Выбрать главу

Очередной рабочий день начался для Павла с этого неблагодарного занятия. После обеда он, наконец, занялся аналитической работой, перелопачивал последние донесения, поступившие из закордонных резидентур, делал из них выжимку, чтобы затем подготовить еженедельную сводку для начальника управления Фриновского.

За этой работой незаметно наступил вечер, когда зазвонил телефон внутренней связи. Павел снял трубку, в ней зазвучал требовательный голос начальника ИНО ГУГБ СССР Абрама Слуцкого, он распорядился немедленно прибыть к нему в кабинет. Сложив документы в сейф, Павел поспешил выполнить указание, но у Слуцкого не задержался и вместе с ним проследовал в приемную наркома Ежова. Там их встретил начальник секретариата НКВД Яков Дейч и попросил подождать. Те несколько минут, что Павел провел в приемной, показались ему вечностью. Голова шла кругом, он не мог себе представить, зачем Генеральному комиссару госбезопасности понадобился старший лейтенант, между ними пролегала огромная служебная дистанция.

Как сквозь вату до Павла донесся голос Дейча. Не чувствуя под собой ног, он вошел в кабинет наркома и смешался. Вблизи Ежов совсем не походил на того грозного наркома, портреты которого висели в кабинетах Лубянки и на плакатах. Карликового роста и неказистой внешности, он потерялся в огромном кабинете.

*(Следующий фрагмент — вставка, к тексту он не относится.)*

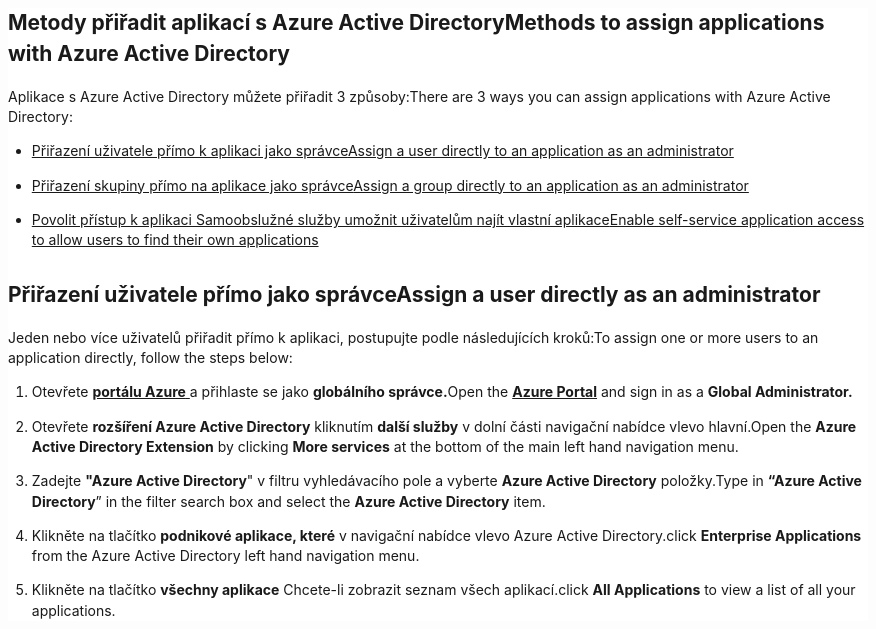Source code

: ## <a name="methods-to-assign-applications-with-azure-active-directory"></a><span data-ttu-id="0b07b-109">Metody přiřadit aplikací s Azure Active Directory</span><span class="sxs-lookup"><span data-stu-id="0b07b-109">Methods to assign applications with Azure Active Directory</span></span> 

<span data-ttu-id="0b07b-110">Aplikace s Azure Active Directory můžete přiřadit 3 způsoby:</span><span class="sxs-lookup"><span data-stu-id="0b07b-110">There are 3 ways you can assign applications with Azure Active Directory:</span></span>

-   [<span data-ttu-id="0b07b-111">Přiřazení uživatele přímo k aplikaci jako správce</span><span class="sxs-lookup"><span data-stu-id="0b07b-111">Assign a user directly to an application as an administrator</span></span>](#assign-a-user-directly-as-an-administrator)

-   [<span data-ttu-id="0b07b-112">Přiřazení skupiny přímo na aplikace jako správce</span><span class="sxs-lookup"><span data-stu-id="0b07b-112">Assign a group directly to an application as an administrator</span></span>](#assign-a-group-directly-to-an-application-as-an-administrator)

-   [<span data-ttu-id="0b07b-113">Povolit přístup k aplikaci Samoobslužné služby umožnit uživatelům najít vlastní aplikace</span><span class="sxs-lookup"><span data-stu-id="0b07b-113">Enable self-service application access to allow users to find their own applications</span></span>](#enable-self-service-application-access-to-allow-users-to-find-their-own-applications)

## <a name="assign-a-user-directly-as-an-administrator"></a><span data-ttu-id="0b07b-114">Přiřazení uživatele přímo jako správce</span><span class="sxs-lookup"><span data-stu-id="0b07b-114">Assign a user directly as an administrator</span></span>

<span data-ttu-id="0b07b-115">Jeden nebo více uživatelů přiřadit přímo k aplikaci, postupujte podle následujících kroků:</span><span class="sxs-lookup"><span data-stu-id="0b07b-115">To assign one or more users to an application directly, follow the steps below:</span></span>

1.  <span data-ttu-id="0b07b-116">Otevřete [ **portálu Azure** ](https://portal.azure.com/) a přihlaste se jako **globálního správce.**</span><span class="sxs-lookup"><span data-stu-id="0b07b-116">Open the [**Azure Portal**](https://portal.azure.com/) and sign in as a **Global Administrator.**</span></span>

2.  <span data-ttu-id="0b07b-117">Otevřete **rozšíření Azure Active Directory** kliknutím **další služby** v dolní části navigační nabídce vlevo hlavní.</span><span class="sxs-lookup"><span data-stu-id="0b07b-117">Open the **Azure Active Directory Extension** by clicking **More services** at the bottom of the main left hand navigation menu.</span></span>

3.  <span data-ttu-id="0b07b-118">Zadejte **"Azure Active Directory**" v filtru vyhledávacího pole a vyberte **Azure Active Directory** položky.</span><span class="sxs-lookup"><span data-stu-id="0b07b-118">Type in **“Azure Active Directory**” in the filter search box and select the **Azure Active Directory** item.</span></span>

4.  <span data-ttu-id="0b07b-119">Klikněte na tlačítko **podnikové aplikace, které** v navigační nabídce vlevo Azure Active Directory.</span><span class="sxs-lookup"><span data-stu-id="0b07b-119">click **Enterprise Applications** from the Azure Active Directory left hand navigation menu.</span></span>

5.  <span data-ttu-id="0b07b-120">Klikněte na tlačítko **všechny aplikace** Chcete-li zobrazit seznam všech aplikací.</span><span class="sxs-lookup"><span data-stu-id="0b07b-120">click **All Applications** to view a list of all your applications.</span></span>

Такой же неказистой была и его речь — это была не речь профессионала, а скорее дилетанта в вопросах разведки и контрразведки. Павел так вспоминал о ней:

«…Вопросы, которые он (Ежов. — Примеч. авт.касались самих элементарных для любого разведчика вещей и звучали некомпетентно. Чувствовалось, что он не знает самих основ работы с источниками информации. Более того, похоже, что его вообще не интересовали раздоры внутри организации украинских эмигрантов…»

Дальше произошло и вовсе невероятное.

«…Выслушав мое сообщение относительно предстоящих встреч с украинскими националистами, Ежов внезапно предложил, чтобы я сопровождал его в ЦК. Я был просто поражен, когда наша машина въехала в Кремль, допуск в который имел весьма ограниченный круг лиц. Мое удивление еще больше возросло после того, как Ежов объявил, что нас примет лично товарищ Сталин…»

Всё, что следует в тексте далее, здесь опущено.